Emma T
- Research Program Mentor
PhD candidate at Stanford University
Expertise
Analyzing gene expression in neurons, fruit fly neurons, neuroscience, cell biology
Bio
Hi! My name is Emma and I am a Neuroscience PhD student at Stanford. My thesis project uses the fruit fly brain as a system to study energy consumption in neurons. Beginning in the womb and continuing until death, our brains conduct an orchestra of circuit activity, coordinated across billions of neurons through trillions of communication nodes called synapses. However, maintaining synapse function is energetically expensive, challenging the brain to match energy supply with demand. To dissect these mechanisms, I use tools uniquely available in the fruit fly to measure how neuronal energy consumption fluctuates in real time with changing activity demands.

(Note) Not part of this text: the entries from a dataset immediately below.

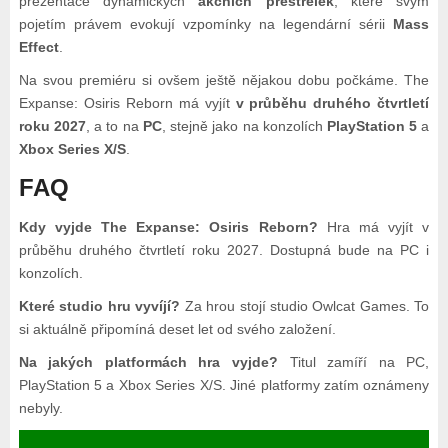
prezentace dynamických
akčních přestřelek
, které svým
pojetím právem evokují vzpomínky na legendární sérii
Mass
Effect
.
Na svou premiéru si ovšem ještě nějakou dobu počkáme. The
Expanse: Osiris Reborn má vyjít
v průběhu druhého čtvrtletí
roku 2027
, a to na
PC
, stejně jako na konzolích
PlayStation 5
a
Xbox Series X/S
.
FAQ
Kdy vyjde The Expanse: Osiris Reborn?
Hra má vyjít v
průběhu druhého čtvrtletí roku 2027. Dostupná bude na PC i
konzolích.
Které studio hru vyvíjí?
Za hrou stojí studio Owlcat Games. To
si aktuálně připomíná deset let od svého založení.
Na jakých platformách hra vyjde?
Titul zamíří na PC,
PlayStation 5 a Xbox Series X/S. Jiné platformy zatím oznámeny
nebyly.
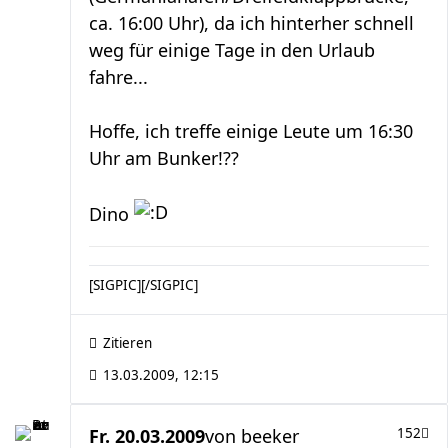
ca. 16:00 Uhr), da ich hinterher schnell
weg für einige Tage in den Urlaub
fahre...
Hoffe, ich treffe einige Leute um 16:30
Uhr am Bunker!??
Dino
[SIGPIC][/SIGPIC]
Zitieren
13.03.2009, 12:15
Fr. 20.03.2009
von
beeker
152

I was born and raised in Germany, and completed high school in Finland. I moved to the US when I was 19 to pursue a neuroscience degree and have been following my passion in the subject ever since! I have been lucky to have had many incredible mentors along the way, and I am committed to passing on the same spirit of support to my mentees. In my free time, I like to paint, explore the Bay Area, and my guilty pleasure is binge watching cooking competition shows.Project ideas
Genetic instructions for building a brain
How do genes contribute to building a brain? Why are some neurons large and other neurons tiny? In this project, you will use publicly available bioinformatics datasets from the fruit fly brain to test which genes are associated with specific features in neurons. We will use Python to code analysis pipelines that bridge between microscopy data and gene expression data. I have a template code that you can use as a learning tool and example, and I can teach you how to modify this code depending on what specific question you are interested in asking. If you know what a “for loop” is, that is enough coding experience to start with this project!